[Dataset records]:

===============

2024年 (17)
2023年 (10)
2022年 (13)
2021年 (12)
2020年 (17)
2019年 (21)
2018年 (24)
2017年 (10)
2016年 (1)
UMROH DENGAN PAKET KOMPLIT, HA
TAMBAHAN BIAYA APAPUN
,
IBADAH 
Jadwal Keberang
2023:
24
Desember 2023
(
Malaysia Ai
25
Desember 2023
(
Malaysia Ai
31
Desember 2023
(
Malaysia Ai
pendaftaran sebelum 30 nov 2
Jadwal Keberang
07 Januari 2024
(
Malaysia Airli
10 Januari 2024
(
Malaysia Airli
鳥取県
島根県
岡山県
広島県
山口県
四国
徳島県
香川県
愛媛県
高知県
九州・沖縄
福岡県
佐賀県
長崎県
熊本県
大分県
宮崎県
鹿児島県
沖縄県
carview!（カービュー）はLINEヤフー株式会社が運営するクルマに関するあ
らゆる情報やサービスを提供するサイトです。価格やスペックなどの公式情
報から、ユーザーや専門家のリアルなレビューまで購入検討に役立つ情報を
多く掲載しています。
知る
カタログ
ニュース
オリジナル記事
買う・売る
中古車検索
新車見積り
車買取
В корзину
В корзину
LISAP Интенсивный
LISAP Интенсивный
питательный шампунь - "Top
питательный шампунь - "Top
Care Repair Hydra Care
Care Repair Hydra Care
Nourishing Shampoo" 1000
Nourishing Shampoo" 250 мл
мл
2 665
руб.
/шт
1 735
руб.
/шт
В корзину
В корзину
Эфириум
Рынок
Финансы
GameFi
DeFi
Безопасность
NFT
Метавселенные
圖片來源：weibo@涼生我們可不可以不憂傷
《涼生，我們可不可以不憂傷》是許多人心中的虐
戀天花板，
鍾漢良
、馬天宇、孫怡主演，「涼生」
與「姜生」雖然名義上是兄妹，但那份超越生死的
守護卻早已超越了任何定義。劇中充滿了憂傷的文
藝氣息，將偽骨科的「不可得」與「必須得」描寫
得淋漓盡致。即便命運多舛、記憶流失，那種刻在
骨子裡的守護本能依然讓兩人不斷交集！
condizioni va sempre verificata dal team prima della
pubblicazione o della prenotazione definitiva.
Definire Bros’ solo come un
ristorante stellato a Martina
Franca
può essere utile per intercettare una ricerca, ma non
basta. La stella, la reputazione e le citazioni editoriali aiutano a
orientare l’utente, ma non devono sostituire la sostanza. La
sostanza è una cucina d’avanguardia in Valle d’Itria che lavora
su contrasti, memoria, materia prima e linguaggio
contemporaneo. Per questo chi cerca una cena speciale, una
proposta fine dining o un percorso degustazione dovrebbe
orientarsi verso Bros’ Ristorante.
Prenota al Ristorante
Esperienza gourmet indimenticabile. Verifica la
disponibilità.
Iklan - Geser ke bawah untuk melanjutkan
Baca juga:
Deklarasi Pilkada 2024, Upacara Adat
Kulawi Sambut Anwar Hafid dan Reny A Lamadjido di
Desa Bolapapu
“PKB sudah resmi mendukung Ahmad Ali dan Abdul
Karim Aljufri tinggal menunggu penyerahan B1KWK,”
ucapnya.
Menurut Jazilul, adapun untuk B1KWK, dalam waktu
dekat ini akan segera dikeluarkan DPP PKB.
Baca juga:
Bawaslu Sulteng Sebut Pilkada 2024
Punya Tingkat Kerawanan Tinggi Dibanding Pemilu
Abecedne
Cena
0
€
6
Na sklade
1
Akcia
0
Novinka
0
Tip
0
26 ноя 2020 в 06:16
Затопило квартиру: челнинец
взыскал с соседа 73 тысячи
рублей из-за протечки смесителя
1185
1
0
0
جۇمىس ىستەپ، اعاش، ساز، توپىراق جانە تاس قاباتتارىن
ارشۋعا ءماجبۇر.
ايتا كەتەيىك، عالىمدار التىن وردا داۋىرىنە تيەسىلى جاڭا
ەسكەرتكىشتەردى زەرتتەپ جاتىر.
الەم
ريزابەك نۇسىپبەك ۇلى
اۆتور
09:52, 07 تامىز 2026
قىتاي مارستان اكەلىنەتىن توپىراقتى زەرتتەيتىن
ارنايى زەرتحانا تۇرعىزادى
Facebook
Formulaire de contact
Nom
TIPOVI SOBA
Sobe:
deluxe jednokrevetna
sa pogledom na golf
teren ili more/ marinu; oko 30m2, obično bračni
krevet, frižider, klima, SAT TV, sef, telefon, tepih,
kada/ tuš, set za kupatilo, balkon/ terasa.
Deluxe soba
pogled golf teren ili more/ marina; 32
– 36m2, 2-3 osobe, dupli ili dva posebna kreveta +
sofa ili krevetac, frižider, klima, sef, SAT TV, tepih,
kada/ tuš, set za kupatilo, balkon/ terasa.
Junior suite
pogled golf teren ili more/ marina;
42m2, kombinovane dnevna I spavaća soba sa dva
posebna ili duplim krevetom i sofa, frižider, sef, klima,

===============

[Action item]: All records must be repeated exactly, with none skipped.

[Response area]:
2024年 (17)
2023年 (10)
2022年 (13)
2021年 (12)
2020年 (17)
2019年 (21)
2018年 (24)
2017年 (10)
2016年 (1)
UMROH DENGAN PAKET KOMPLIT, HA
TAMBAHAN BIAYA APAPUN
,
IBADAH 
Jadwal Keberang
2023:
24
Desember 2023
(
Malaysia Ai
25
Desember 2023
(
Malaysia Ai
31
Desember 2023
(
Malaysia Ai
pendaftaran sebelum 30 nov 2
Jadwal Keberang
07 Januari 2024
(
Malaysia Airli
10 Januari 2024
(
Malaysia Airli
鳥取県
島根県
岡山県
広島県
山口県
四国
徳島県
香川県
愛媛県
高知県
九州・沖縄
福岡県
佐賀県
長崎県
熊本県
大分県
宮崎県
鹿児島県
沖縄県
carview!（カービュー）はLINEヤフー株式会社が運営するクルマに関するあ
らゆる情報やサービスを提供するサイトです。価格やスペックなどの公式情
報から、ユーザーや専門家のリアルなレビューまで購入検討に役立つ情報を
多く掲載しています。
知る
カタログ
ニュース
オリジナル記事
買う・売る
中古車検索
新車見積り
車買取
В корзину
В корзину
LISAP Интенсивный
LISAP Интенсивный
питательный шампунь - "Top
питательный шампунь - "Top
Care Repair Hydra Care
Care Repair Hydra Care
Nourishing Shampoo" 1000
Nourishing Shampoo" 250 мл
мл
2 665
руб.
/шт
1 735
руб.
/шт
В корзину
В корзину
Эфириум
Рынок
Финансы
GameFi
DeFi
Безопасность
NFT
Метавселенные
圖片來源：weibo@涼生我們可不可以不憂傷
《涼生，我們可不可以不憂傷》是許多人心中的虐
戀天花板，
鍾漢良
、馬天宇、孫怡主演，「涼生」
與「姜生」雖然名義上是兄妹，但那份超越生死的
守護卻早已超越了任何定義。劇中充滿了憂傷的文
藝氣息，將偽骨科的「不可得」與「必須得」描寫
得淋漓盡致。即便命運多舛、記憶流失，那種刻在
骨子裡的守護本能依然讓兩人不斷交集！
condizioni va sempre verificata dal team prima della
pubblicazione o della prenotazione definitiva.
Definire Bros’ solo come un
ristorante stellato a Martina
Franca
può essere utile per intercettare una ricerca, ma non
basta. La stella, la reputazione e le citazioni editoriali aiutano a
orientare l’utente, ma non devono sostituire la sostanza. La
sostanza è una cucina d’avanguardia in Valle d’Itria che lavora
su contrasti, memoria, materia prima e linguaggio
contemporaneo. Per questo chi cerca una cena speciale, una
proposta fine dining o un percorso degustazione dovrebbe
orientarsi verso Bros’ Ristorante.
Prenota al Ristorante
Esperienza gourmet indimenticabile. Verifica la
disponibilità.
Iklan - Geser ke bawah untuk melanjutkan
Baca juga:
Deklarasi Pilkada 2024, Upacara Adat
Kulawi Sambut Anwar Hafid dan Reny A Lamadjido di
Desa Bolapapu
“PKB sudah resmi mendukung Ahmad Ali dan Abdul
Karim Aljufri tinggal menunggu penyerahan B1KWK,”
ucapnya.
Menurut Jazilul, adapun untuk B1KWK, dalam waktu
dekat ini akan segera dikeluarkan DPP PKB.
Baca juga:
Bawaslu Sulteng Sebut Pilkada 2024
Punya Tingkat Kerawanan Tinggi Dibanding Pemilu
Abecedne
Cena
0
€
6
Na sklade
1
Akcia
0
Novinka
0
Tip
0
26 ноя 2020 в 06:16
Затопило квартиру: челнинец
взыскал с соседа 73 тысячи
рублей из-за протечки смесителя
1185
1
0
0
جۇمىس ىستەپ، اعاش، ساز، توپىراق جانە تاس قاباتتارىن
ارشۋعا ءماجبۇر.
ايتا كەتەيىك، عالىمدار التىن وردا داۋىرىنە تيەسىلى جاڭا
ەسكەرتكىشتەردى زەرتتەپ جاتىر.
الەم
ريزابەك نۇسىپبەك ۇلى
اۆتور
09:52, 07 تامىز 2026
قىتاي مارستان اكەلىنەتىن توپىراقتى زەرتتەيتىن
ارنايى زەرتحانا تۇرعىزادى
Facebook
Formulaire de contact
Nom
TIPOVI SOBA
Sobe:
deluxe jednokrevetna
sa pogledom na golf
teren ili more/ marinu; oko 30m2, obično bračni
krevet, frižider, klima, SAT TV, sef, telefon, tepih,
kada/ tuš, set za kupatilo, balkon/ terasa.
Deluxe soba
pogled golf teren ili more/ marina; 32
– 36m2, 2-3 osobe, dupli ili dva posebna kreveta +
sofa ili krevetac, frižider, klima, sef, SAT TV, tepih,
kada/ tuš, set za kupatilo, balkon/ terasa.
Junior suite
pogled golf teren ili more/ marina;
42m2, kombinovane dnevna I spavaća soba sa dva
posebna ili duplim krevetom i sofa, frižider, sef, klima,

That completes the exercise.